Kosovo Serbs in three out of four municipalities in the north have submitted requests to start the process of removing their disputed mayors via citizens' petitions.
Kosovo Serbs have submitted requests in three municipalities in the Serb-majority north, North Mitrovica, Zvecan, and Zubin Potok, to start the process for the removal of their mayors.
The request comes around three months after the Ministry of Local Government issued an administrative order regulating a lengthy process to dismiss mayors via petitions.
According to this regulation, at least three citizens with the right to vote in a certain municipality must form an initiating group and then notify the chairman of the municipal assembly of their aim to collect signatures for a petition to remove the mayor.
Serbian-language media outlet Kosovo Online reported that Sanja Lazarevic-Krtinic, from North Mitrovica, one of the three citizens who had submitted a request, claimed that only citizens in Leposavic municipality did not submit a request. This was because the municipal assembly chair and the new mayor there “did not permit acceptance of the request”.
She claimed that citizens will continue attempting to submit a petition in Leposavic.
The regulation explains that after receiving the notice from the initiating group, the chairman of the municipal assembly must inform the respective mayor, the Ministry of Local Government and the Central Election Commission, CEC.
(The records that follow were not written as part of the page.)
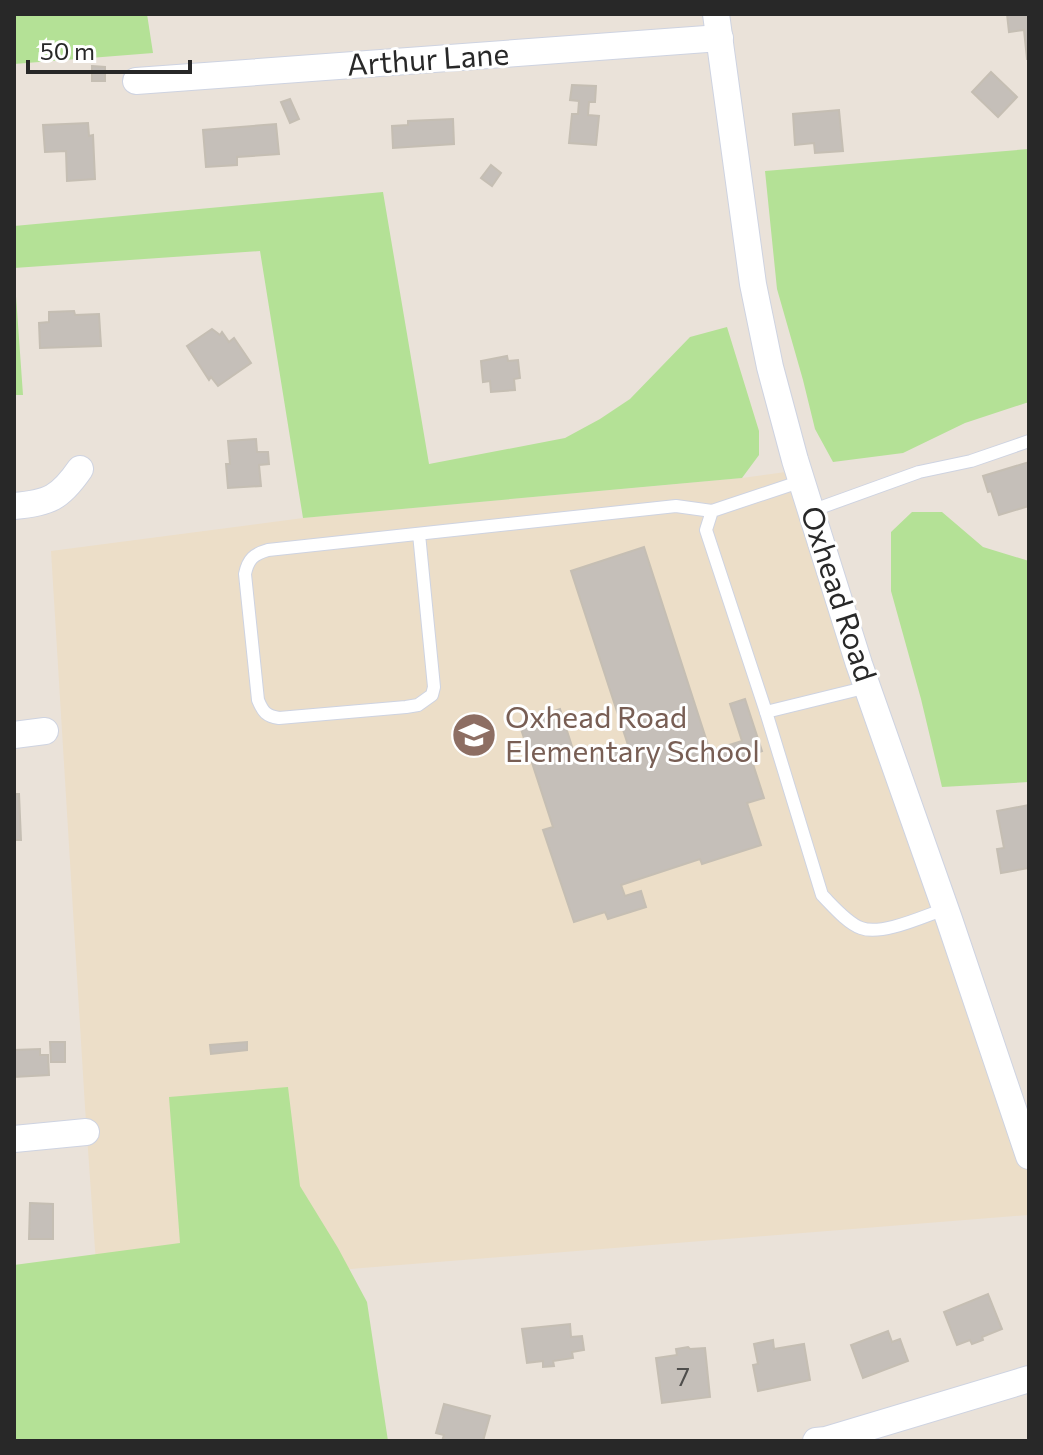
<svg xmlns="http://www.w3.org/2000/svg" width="1043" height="1455" viewBox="0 0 1043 1455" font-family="Commissioner,sans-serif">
	<rect width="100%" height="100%" fill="#eae2d9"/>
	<!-- education -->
	<polygon fill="#ecdec8" points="793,471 1029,1166 1029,1215 362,1268 98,1292 85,1107 51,551 303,518 742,478"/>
	<!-- green -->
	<g fill="#b4e196">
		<polygon points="14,14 147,14 153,53 14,64"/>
		<polygon points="1029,149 1029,402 965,423 903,453 833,462 815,429 803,380 777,289 765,171"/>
		<polygon points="383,192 429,464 565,438 600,419 630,399 690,337 727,327 759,431 759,455 742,478 303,518 260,251 14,268 23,395 14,395 14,226"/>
		<polygon points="912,512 942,512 983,547 1029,561 1029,782 942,787 921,699 891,591 891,532"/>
		<polygon points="288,1087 300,1186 338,1248 367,1302 388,1441 14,1441 14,1265 180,1243 169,1097"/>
	</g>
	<!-- building -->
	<g fill="#c5bfb9" stroke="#c5beb3" stroke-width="2">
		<polygon points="1007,14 1029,14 1029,59 1027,59 1024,30 1009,32"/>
		<polygon points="92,66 105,67 105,81 92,81"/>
		<polygon points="991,72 1017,97 998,117 972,92"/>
		<polygon points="572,85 596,86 595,102 589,102 588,115 599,116 596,145 569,143 572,114 578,114 579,101 570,100"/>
		<polygon points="290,99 299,119 290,123 281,102"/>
		<polygon points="839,110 843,151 815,153 814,143 795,145 793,114"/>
		<polygon points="453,119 454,144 393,148 392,126 408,125 408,121"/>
		<polygon points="88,123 89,136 93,135 95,179 67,181 66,151 45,152 43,125"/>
		<polygon points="276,124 279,154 237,157 237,165 206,167 203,130"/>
		<polygon points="491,165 501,173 492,186 481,178"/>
		<polygon points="74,311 75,315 99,314 101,346 40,348 39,323 49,322 49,312"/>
		<polygon points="212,329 220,335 222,332 229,342 234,338 251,363 218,386 211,377 209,380 187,346"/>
		<polygon points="507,356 508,361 518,360 520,378 514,379 515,390 491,392 490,381 483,382 481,361"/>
		<polygon points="256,439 257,452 268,452 269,464 259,465 261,486 228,488 226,464 230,464 228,441"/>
		<polygon points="1029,462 1029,506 999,515 991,491 988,492 983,476"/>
		<polygon points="644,547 710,751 742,741 730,704 745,699 762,751 750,755 764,798 747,803 761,845 702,864 700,859 621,885 625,896 641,891 646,907 608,919 605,912 574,922 543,830 553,827 519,723 560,709 577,762 628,745 571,571"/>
		<polygon points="14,794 19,794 21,840 14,840"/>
		<polygon points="1029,805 1029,868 1001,873 997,849 1004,848 997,811"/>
		<polygon points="50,1042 65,1042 65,1062 51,1062"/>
		<polygon points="247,1042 247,1050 211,1054 210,1045"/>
		<polygon points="40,1049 40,1055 48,1055 49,1075 14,1077 14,1050"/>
		<polygon points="30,1203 53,1204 53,1239 29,1239"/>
		<polygon points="988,1294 1002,1329 982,1337 983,1340 972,1344 970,1340 957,1345 944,1312"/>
		<polygon points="570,1324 571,1337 582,1336 584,1350 572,1352 573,1358 553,1361 554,1366 543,1367 543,1361 527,1363 522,1329"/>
		<polygon points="888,1331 892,1342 900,1339 908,1361 863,1378 851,1345"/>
		<polygon points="773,1340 774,1349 804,1344 810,1380 758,1391 753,1365 758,1364 754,1344"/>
		<polygon points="688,1347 690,1349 705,1348 710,1397 662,1403 656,1358 677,1355 676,1349"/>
		<polygon points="444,1404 490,1416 483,1441 442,1441 444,1435 436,1433"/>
	</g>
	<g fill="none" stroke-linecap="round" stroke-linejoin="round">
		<!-- service casing -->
		<g stroke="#ced3e1" stroke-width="14">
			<g id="service">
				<path d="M802,481L712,511L706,530L766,712L822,895C832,905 847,923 861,928C882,936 924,916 945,909"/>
				<polyline points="811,511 919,472 971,461 1029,441"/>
				<path d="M419,534L434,687L432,695L418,705L406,707L279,718C266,716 263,712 258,700L245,574C248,559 254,554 268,550L676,506L712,511"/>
				<polyline points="766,712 868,687"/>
			</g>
		</g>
		<!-- minor casing -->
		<g stroke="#ced3e1" stroke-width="28">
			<g id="minor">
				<polyline points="716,14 753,284 770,367 795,460 859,664 949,919 1029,1156"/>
				<polyline points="136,81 720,38"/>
				<path d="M14,506C49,503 60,498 80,469"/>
				<polyline points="14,735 45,731"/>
				<polyline points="14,1139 86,1132"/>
				<polyline points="816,1441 826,1440 1029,1379"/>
			</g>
		</g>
		<!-- service -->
		<use href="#service" stroke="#fff" stroke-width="12"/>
		<!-- minor -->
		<use href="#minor" stroke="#fff" stroke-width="26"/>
	</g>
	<!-- icons -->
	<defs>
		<g id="school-disc" transform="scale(2.3)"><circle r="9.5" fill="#8d6e63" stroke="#fff"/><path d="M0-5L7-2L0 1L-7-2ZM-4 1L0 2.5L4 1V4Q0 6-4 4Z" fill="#fff"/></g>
	</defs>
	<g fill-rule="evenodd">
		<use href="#school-disc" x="474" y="735"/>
	</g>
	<g text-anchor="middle" stroke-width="6" stroke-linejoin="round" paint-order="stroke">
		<!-- number labels -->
		<g font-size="26" fill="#4f4e4c">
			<text x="683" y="1386">7</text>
		</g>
		<!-- street labels -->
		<g font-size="30" fill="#282828" stroke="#fff">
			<text transform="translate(428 60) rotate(-4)" y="10">Arthur Lane</text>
			<text transform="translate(838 594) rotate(72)" y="10">Oxhead Road</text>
		</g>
		<!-- education labels -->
		<g font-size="30" fill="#785e54" stroke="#fff" text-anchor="start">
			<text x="505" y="728">Oxhead Road<tspan x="505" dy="34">Elementary School</tspan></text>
		</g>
	</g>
	<!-- border -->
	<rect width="1043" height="1455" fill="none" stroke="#282828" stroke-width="32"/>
	<!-- scale -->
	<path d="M28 60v12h162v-12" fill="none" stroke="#282828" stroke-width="4"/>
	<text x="40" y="60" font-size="24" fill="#282828" stroke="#ffffff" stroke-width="6" paint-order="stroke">50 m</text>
</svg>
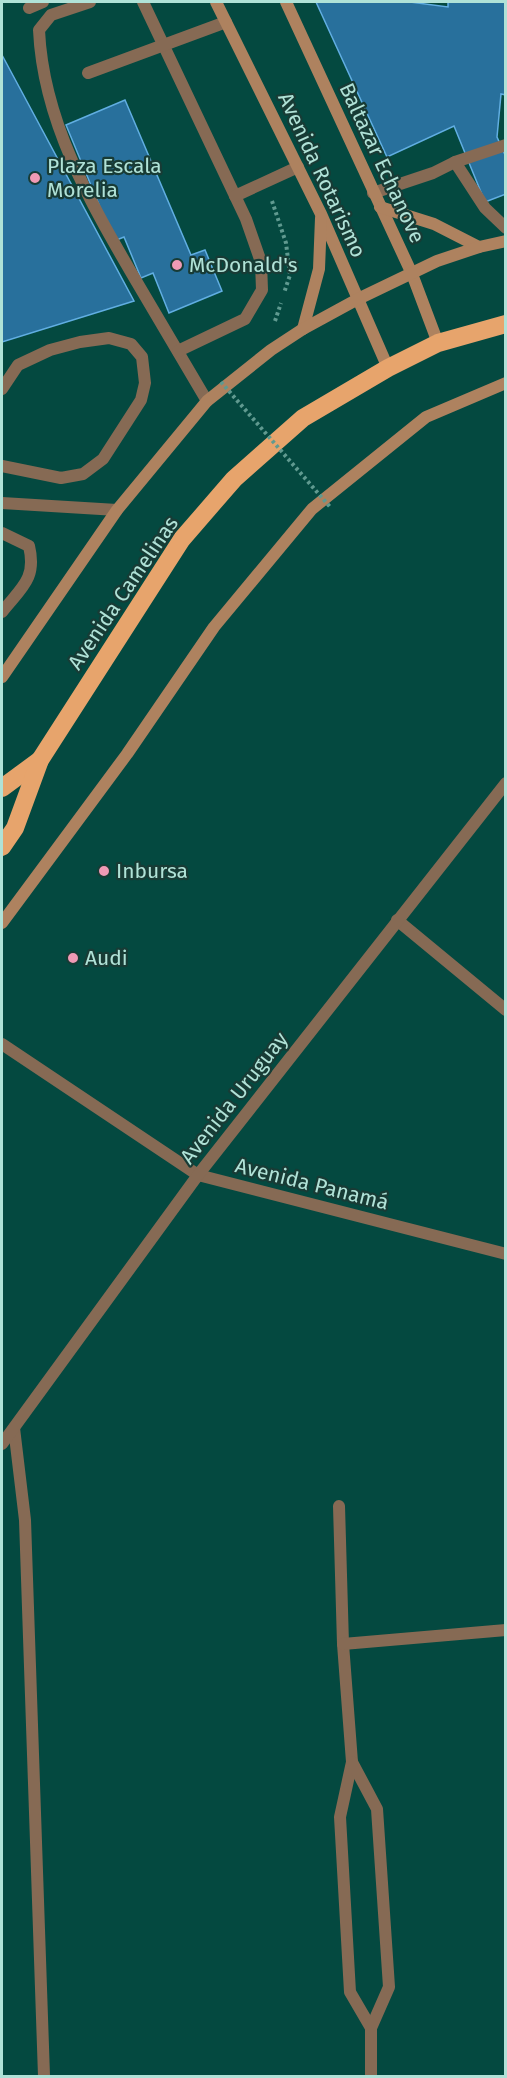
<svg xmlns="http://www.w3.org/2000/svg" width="507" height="2078" viewBox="0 0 507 2078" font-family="'Fira Sans',sans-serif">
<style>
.building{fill:#28709c;stroke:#61aee2;stroke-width:1.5}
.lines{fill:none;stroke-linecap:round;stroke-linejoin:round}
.path{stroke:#609a90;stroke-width:4;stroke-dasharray:3 3;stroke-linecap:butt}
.lane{stroke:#866a54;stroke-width:12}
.street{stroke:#866a54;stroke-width:12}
.secondary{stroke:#ae825f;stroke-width:12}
.highway{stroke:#e7a46c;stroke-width:18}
.path-bridge{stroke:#609a90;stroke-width:4;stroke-dasharray:3 3;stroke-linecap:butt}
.poi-dot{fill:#f09ab5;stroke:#183b35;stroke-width:2}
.labels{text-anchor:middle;stroke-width:4.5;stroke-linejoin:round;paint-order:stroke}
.street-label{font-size:21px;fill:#b0e2d7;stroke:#183b35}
.poi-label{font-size:21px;fill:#b0e2d7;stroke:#183b35;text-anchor:start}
</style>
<rect width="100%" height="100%" fill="#044940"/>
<!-- building -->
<g class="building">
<polygon points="316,2 410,2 448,7 448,2 506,2 506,95 501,94 497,137 506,157 506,194 485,202 454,126 387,157"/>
<polygon points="2,55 134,301 2,342"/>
<polygon points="125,100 191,255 205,250 222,291 169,313 153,273 141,278 124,237 114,241 66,125"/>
</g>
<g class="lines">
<!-- path -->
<g class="path">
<polyline points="272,201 286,243 290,275 284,293"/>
<polyline points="275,321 281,303"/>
</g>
<!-- lane -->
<g class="lane">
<path d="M90,2l-39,13 -12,15c4,91 51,172 96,249 24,40 48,81 72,122"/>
<polyline points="143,2 246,219 261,262 262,290 245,319 178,351"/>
<polyline points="29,8 43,2"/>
<polyline points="88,73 226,22"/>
<polyline points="455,162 506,145"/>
<polyline points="373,193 433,173 455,162 485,208 506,228"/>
<polyline points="235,196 298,167"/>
<polyline points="2,389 18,365 50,350 80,342 109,338 131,344 142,357 145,383 141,400 103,459 83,474 61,478 2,466"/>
<polyline points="2,503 117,510"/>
<path d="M2,533l27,13c8,33 -8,42 -27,66"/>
</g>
<!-- street -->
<g class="street">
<polyline points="397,920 506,1010"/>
<polyline points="2,1044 198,1175 506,1254"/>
<polyline points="14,1428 25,1520 44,2076"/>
<polyline points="2,1444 198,1175 506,783"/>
<polyline points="339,1506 343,1644 352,1762 340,1817 350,1992 371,2028"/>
<polyline points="343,1644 506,1630"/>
<polyline points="352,1762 377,1809 389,1987 371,2028 371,2076"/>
</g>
<!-- secondary -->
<g class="secondary">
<polyline points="216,2 321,214 388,368"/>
<polyline points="286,2 412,274 438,343"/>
<polyline points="380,207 434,224 479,247"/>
<polyline points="303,329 319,269 321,218"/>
<polyline points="2,677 117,510 207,401 271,350 303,329 358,299 437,261 479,247 506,241"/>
<polyline points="2,923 127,754 214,627 312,509 426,417 506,383"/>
</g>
<!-- highway -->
<g class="highway">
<polyline points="2,788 40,760"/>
<polyline points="2,847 15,828 40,760 182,539 234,479 303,418 388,368 438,343 506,324"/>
</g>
<!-- path-bridge -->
<polyline class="path-bridge" points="221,382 331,508"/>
</g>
<!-- markers -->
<g class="poi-dot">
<circle cx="35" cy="178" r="6"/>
<circle cx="177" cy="265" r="6"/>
<circle cx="104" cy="871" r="6"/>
<circle cx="73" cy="958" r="6"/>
</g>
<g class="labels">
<!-- street labels -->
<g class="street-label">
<text transform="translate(382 163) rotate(65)" y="7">Baltazar Echanove</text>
<text transform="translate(322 175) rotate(65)" y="7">Avenida Rotarismo</text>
<text transform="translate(123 593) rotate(-56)" y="7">Avenida Camelinas</text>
<text transform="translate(234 1098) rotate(-52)" y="7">Avenida Uruguay</text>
<text transform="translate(312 1184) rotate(14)" y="7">Avenida Panamá</text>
</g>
<!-- poi labels -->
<g class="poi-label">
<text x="47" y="173">Plaza Escala<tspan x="47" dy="24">Morelia</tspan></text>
<text x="189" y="272">McDonald's</text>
<text x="116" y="878">Inbursa</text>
<text x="85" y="965">Audi</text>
</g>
</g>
<!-- border -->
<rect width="507" height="2078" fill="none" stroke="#b0e2d7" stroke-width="6"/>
</svg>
Nexhat Ugljani, chairman of North Mitrovica’s assembly, told BIRN on Friday that he has accepted the request and will notify the mayor, Erden Atic, the ministry and CEC, explaining that “according to the administrative regulation we have a five-day deadline” to examine the request.
Citizens in North Mitrovica attempted to submit the request on Tuesday, when Lazarevic-Krtic had claimed the elections in April this year “were not democratic … [as] only 2 to 3 per cent of the voters elected this mayor and … more than 95 pe rcent of Serbs did not choose him”.
April’s local elections in the north were largely boycotted by Serbs, in Mitrovica North, Zvecan, Leposavic and Zubin Potok, which led to mayors from ethnic Albanian parties being elected on tiny turnouts of 3 to 5 per cent.
The attempt on Tuesday had failed because, as Ugljani told the media, the notice had not been given to him in accordance with the regulation in place. Ugljani told BIRN that Thursday’s request also contains “some legal irregularities because they did not come by notifying the chairman but directly with the request”.
If Ugljani and the chairs of the other municipal assemblies do not register the initiating group as an authorized party within the five-day deadline, the group may “ask the CEC to examine the request and register it as an authorized party”, according to the regulation.
Within five days of the registration of the group, the municipal assembly chairman asks the CEC for the number of registered voters, which CEC has to provide to the chairman, the initiator group and the ministry.
A minimum of 20 per cent of these registered voters must sign the petition. Within these five days the chairman of the municipal assembly should also provide the initiator group with an official format for signature collection, to hold the petition. If the chairs fail to do so, the group can ask the ministry for the documents.
Within 30 days, with the option of a 15-day expanded deadline, the initiator group must collect at least 20 per cent of the signatures of the registered voters and then send the petition to the chairman of the municipal assembly, who must submit it to the CEC within three days of receiving it.
The CEC can give the initiating group another ten days if they find that the 20-per-cent minimum requirement has not been met. If the minimum signatures requirement is met, the CEC organizes elections within 45 days for the removal of the mayor.
For the mayor to finally be dismissed, 50 per cent of the votes plus 1 from the overall list of voters is needed. Otherwise, a second initiative can only be taken one year later.
The probability for the process to fail is high. According to CEC data from the 2019 local extraordinary elections, which Kosovo Serbs from the north did not boycott, the turnout exceeded 50 per cent only in Zubin Potok, where it was 51.07 per cent. In North Mitrovica the turnout was 39.38 per cent, in Leposavic it was 42.53 per cent, and in Zvecan 45.30 per cent.